Exercise prompt — Copy out the rows below, from the one containing "class: Magnoliopsida" through the one containing "state / province: Michoacán", with both ends included and nothing else.

Entries supplied —
··········

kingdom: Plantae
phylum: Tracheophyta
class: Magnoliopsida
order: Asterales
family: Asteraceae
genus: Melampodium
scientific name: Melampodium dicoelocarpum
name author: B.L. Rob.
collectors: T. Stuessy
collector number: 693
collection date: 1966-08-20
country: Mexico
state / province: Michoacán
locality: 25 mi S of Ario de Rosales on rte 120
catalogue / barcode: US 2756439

··········

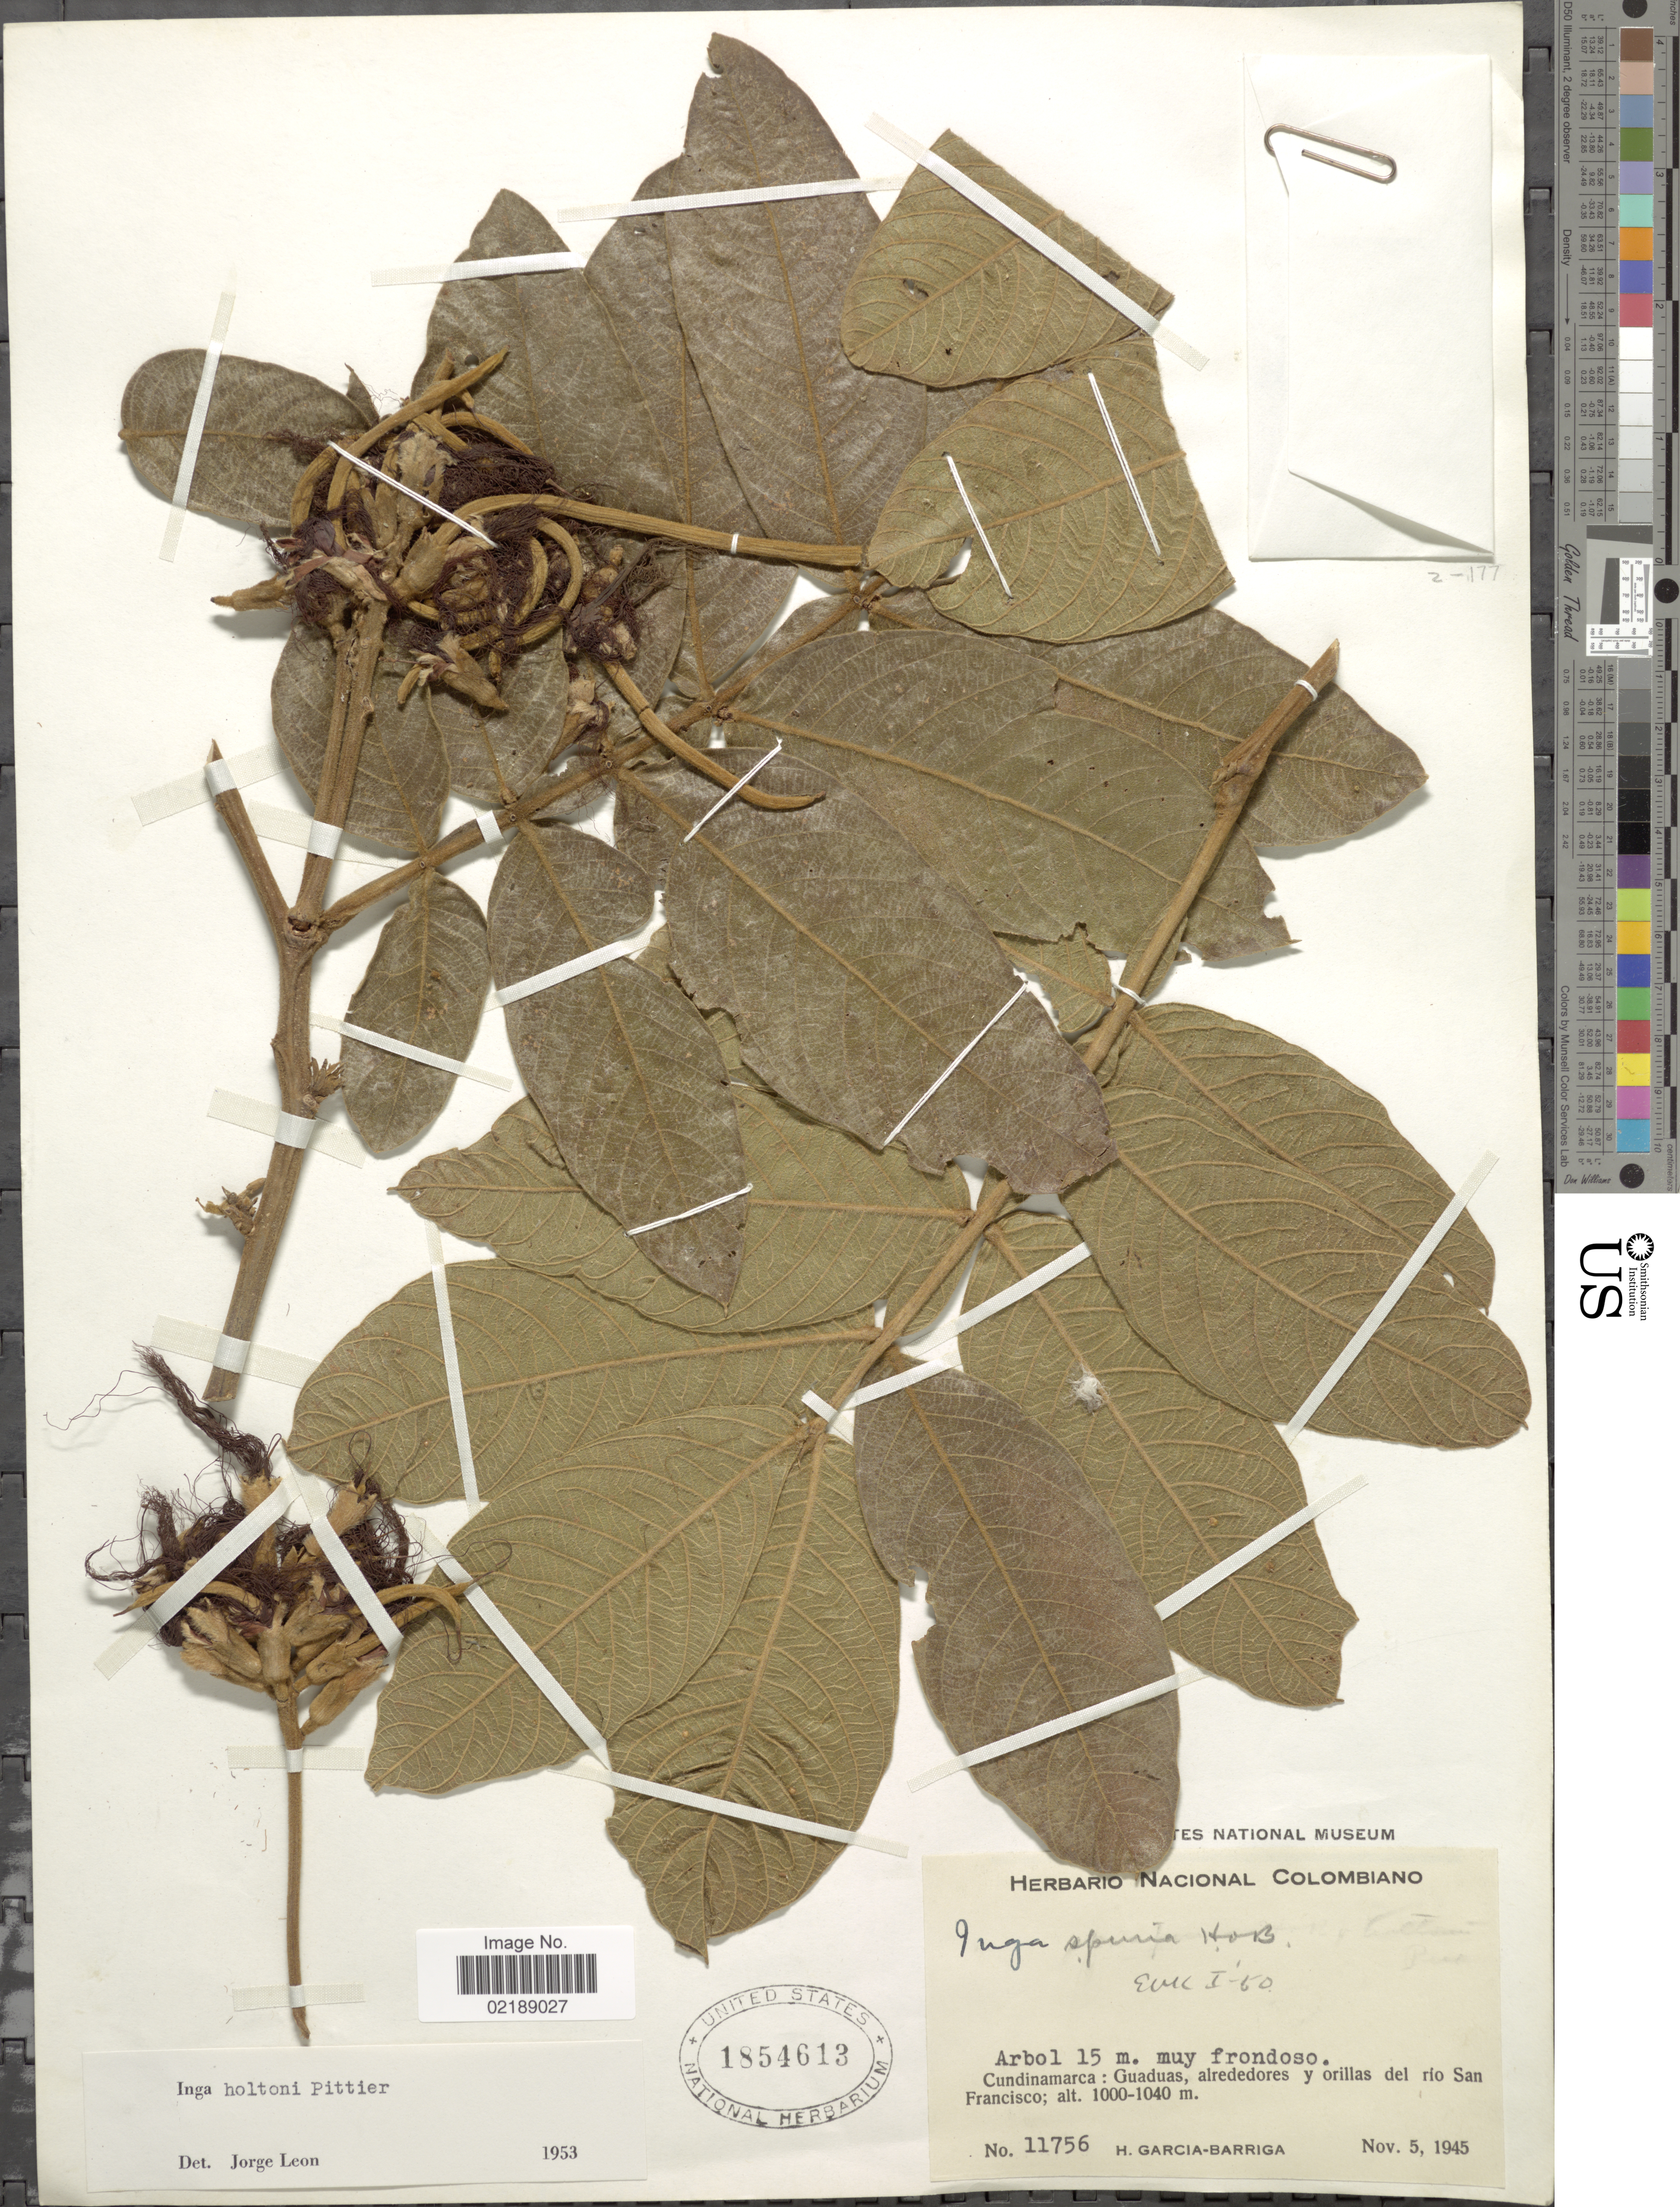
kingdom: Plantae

··········

Response to the exercise —
class: Magnoliopsida
order: Asterales
family: Asteraceae
genus: Melampodium
scientific name: Melampodium dicoelocarpum
name author: B.L. Rob.
collectors: T. Stuessy
collector number: 693
collection date: 1966-08-20
country: Mexico
state / province: Michoacán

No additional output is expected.